▸ Exercise brief
Pick out all lines of the entries that include the word "linejoin" and copy them.
□ □ □ □ □ □ □
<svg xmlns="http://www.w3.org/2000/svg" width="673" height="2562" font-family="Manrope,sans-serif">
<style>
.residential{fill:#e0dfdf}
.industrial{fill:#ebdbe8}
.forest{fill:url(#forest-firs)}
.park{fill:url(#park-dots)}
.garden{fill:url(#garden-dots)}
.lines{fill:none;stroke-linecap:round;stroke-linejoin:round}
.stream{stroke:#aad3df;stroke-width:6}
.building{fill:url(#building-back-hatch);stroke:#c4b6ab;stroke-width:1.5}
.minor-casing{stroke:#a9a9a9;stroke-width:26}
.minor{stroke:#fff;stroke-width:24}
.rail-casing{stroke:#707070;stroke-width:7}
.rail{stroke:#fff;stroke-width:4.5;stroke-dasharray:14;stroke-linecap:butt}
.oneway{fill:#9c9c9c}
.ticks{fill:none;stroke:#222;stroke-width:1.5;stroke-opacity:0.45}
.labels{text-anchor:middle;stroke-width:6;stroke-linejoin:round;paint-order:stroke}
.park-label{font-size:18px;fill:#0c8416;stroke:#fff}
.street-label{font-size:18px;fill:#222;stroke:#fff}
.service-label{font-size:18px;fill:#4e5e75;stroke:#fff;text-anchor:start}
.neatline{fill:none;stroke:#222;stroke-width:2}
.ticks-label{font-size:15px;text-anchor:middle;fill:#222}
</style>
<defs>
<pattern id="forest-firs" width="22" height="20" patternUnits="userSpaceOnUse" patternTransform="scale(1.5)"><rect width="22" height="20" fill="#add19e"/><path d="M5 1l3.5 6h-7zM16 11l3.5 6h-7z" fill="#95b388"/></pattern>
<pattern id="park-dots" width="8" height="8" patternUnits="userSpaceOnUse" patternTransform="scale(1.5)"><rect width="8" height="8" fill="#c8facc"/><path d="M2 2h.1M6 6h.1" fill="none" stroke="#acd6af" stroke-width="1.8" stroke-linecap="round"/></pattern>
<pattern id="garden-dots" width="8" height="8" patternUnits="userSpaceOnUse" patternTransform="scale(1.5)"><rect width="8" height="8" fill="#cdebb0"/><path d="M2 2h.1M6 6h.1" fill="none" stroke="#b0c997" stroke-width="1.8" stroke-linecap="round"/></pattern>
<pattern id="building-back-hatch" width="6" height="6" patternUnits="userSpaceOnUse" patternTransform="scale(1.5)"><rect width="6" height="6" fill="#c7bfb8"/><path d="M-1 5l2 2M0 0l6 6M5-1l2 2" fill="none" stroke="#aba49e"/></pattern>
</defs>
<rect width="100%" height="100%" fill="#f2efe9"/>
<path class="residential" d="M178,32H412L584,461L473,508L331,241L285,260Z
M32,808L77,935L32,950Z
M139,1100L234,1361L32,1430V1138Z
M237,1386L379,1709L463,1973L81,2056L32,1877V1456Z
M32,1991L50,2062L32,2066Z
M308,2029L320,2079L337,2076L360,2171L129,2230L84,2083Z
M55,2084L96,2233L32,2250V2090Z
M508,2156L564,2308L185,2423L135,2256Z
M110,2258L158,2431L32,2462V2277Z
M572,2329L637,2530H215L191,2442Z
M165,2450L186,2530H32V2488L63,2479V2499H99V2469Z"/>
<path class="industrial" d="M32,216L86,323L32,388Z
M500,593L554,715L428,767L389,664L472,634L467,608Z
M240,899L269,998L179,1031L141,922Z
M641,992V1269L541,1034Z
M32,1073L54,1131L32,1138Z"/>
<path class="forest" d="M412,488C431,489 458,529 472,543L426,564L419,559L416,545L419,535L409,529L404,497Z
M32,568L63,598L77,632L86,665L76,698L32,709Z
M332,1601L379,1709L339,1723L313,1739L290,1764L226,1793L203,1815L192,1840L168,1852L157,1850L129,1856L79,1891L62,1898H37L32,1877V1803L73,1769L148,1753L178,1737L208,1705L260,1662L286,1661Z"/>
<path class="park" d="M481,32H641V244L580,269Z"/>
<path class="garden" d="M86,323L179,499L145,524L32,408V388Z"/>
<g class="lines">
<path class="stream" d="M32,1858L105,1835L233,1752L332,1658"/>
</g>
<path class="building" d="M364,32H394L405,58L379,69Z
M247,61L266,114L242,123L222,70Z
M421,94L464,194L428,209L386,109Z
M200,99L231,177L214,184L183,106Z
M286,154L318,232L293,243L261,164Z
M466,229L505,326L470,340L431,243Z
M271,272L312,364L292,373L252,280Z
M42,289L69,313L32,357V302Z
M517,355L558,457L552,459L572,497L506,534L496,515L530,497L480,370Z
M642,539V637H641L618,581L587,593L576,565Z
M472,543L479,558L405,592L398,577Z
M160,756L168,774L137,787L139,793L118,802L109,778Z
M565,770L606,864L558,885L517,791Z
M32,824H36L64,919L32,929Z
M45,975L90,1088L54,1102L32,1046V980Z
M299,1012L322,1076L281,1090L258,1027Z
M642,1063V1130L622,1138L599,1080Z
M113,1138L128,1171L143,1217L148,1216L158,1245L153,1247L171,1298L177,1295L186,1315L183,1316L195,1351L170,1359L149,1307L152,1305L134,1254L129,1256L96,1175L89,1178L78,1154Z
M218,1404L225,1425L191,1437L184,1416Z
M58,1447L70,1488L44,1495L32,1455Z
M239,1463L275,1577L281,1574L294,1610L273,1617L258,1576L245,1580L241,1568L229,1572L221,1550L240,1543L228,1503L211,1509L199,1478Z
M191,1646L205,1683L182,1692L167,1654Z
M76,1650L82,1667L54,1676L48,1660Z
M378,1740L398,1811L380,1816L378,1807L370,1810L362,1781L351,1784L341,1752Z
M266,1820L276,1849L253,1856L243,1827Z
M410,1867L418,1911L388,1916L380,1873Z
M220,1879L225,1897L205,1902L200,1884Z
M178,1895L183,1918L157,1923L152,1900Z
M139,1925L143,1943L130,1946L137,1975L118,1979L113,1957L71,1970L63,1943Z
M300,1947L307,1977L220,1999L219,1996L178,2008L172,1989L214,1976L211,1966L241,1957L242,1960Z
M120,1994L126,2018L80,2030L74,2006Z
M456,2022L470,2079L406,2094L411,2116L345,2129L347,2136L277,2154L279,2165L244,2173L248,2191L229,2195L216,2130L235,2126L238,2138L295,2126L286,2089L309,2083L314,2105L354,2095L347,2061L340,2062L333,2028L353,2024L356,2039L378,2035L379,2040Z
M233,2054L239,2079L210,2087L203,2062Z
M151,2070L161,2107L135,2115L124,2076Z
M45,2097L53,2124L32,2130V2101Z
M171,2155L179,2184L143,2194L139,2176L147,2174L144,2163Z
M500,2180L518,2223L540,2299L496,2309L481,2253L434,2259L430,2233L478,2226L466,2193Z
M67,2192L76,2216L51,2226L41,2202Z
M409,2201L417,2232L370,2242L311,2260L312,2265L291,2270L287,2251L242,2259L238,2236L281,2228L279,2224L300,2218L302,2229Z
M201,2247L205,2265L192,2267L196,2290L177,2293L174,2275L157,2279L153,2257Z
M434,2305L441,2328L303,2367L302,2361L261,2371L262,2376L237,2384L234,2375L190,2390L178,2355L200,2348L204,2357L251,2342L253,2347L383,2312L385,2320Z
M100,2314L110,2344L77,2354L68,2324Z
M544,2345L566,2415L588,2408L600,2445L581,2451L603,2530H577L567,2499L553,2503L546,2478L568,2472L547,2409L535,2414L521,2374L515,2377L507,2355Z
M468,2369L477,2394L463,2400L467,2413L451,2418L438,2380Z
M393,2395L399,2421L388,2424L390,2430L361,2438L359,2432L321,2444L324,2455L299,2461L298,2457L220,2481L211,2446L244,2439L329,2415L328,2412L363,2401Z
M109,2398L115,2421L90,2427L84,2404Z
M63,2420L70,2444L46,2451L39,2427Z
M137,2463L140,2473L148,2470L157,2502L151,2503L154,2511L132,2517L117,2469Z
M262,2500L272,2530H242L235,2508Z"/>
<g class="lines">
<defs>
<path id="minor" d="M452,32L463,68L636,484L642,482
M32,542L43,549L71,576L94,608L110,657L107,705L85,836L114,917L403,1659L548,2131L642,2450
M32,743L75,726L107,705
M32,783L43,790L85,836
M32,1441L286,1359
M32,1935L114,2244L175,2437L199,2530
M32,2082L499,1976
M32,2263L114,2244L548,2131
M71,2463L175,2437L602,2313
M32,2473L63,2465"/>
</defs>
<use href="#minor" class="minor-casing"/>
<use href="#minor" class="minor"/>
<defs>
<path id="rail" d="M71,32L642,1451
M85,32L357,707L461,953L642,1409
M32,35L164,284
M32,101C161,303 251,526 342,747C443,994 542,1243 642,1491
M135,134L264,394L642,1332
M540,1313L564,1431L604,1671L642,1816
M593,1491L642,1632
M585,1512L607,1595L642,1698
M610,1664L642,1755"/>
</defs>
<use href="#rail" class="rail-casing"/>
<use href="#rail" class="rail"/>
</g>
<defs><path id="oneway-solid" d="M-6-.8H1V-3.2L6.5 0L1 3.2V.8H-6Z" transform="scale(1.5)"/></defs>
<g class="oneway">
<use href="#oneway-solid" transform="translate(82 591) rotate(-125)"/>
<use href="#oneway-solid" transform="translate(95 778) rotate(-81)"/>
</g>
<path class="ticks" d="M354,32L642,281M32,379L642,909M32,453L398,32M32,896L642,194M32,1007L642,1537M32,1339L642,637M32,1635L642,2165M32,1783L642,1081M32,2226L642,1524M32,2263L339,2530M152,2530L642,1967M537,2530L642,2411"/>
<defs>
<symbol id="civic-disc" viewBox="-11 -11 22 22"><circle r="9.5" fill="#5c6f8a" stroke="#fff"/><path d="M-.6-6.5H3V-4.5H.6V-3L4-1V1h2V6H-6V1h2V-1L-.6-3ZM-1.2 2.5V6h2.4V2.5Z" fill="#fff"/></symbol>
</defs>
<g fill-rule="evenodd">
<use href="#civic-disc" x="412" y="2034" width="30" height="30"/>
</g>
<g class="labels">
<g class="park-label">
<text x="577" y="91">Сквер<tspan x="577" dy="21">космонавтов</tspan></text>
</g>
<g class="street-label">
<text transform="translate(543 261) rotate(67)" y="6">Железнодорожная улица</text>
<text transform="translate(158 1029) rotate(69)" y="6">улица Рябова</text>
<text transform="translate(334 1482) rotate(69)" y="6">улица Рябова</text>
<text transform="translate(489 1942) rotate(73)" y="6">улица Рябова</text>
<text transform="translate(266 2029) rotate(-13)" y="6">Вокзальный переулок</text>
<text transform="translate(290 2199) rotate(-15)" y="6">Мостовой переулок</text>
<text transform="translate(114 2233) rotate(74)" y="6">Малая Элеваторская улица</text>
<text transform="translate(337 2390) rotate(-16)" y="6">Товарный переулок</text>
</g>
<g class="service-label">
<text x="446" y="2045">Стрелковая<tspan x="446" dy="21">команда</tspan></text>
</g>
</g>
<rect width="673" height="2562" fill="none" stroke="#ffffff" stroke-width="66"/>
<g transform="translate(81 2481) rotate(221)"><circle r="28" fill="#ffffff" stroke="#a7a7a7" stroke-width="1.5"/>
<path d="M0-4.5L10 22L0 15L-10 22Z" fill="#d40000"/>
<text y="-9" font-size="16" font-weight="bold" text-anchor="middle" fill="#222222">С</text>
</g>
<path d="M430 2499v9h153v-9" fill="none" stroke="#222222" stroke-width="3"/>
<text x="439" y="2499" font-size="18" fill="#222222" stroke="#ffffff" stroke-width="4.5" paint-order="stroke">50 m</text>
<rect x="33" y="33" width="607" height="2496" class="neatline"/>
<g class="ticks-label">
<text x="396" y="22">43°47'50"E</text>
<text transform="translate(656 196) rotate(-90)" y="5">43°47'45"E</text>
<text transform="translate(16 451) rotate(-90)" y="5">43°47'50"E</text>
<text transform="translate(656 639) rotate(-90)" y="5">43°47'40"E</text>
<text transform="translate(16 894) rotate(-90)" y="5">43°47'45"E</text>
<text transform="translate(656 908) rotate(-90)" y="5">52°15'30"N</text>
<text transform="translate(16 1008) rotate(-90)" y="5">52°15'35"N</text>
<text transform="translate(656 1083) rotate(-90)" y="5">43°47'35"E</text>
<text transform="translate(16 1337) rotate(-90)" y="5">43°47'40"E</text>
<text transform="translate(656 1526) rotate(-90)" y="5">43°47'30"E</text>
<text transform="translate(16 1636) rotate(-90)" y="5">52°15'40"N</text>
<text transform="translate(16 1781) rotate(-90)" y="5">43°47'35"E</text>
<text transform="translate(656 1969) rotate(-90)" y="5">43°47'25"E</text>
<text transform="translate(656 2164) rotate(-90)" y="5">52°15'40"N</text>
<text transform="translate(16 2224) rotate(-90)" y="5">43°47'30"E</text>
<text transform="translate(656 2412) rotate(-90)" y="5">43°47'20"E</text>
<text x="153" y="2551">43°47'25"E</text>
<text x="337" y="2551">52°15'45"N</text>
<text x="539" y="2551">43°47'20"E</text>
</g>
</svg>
□ □ □ □ □ □ □
▸ Output of the task
.lines{fill:none;stroke-linecap:round;stroke-linejoin:round}
.labels{text-anchor:middle;stroke-width:6;stroke-linejoin:round;paint-order:stroke}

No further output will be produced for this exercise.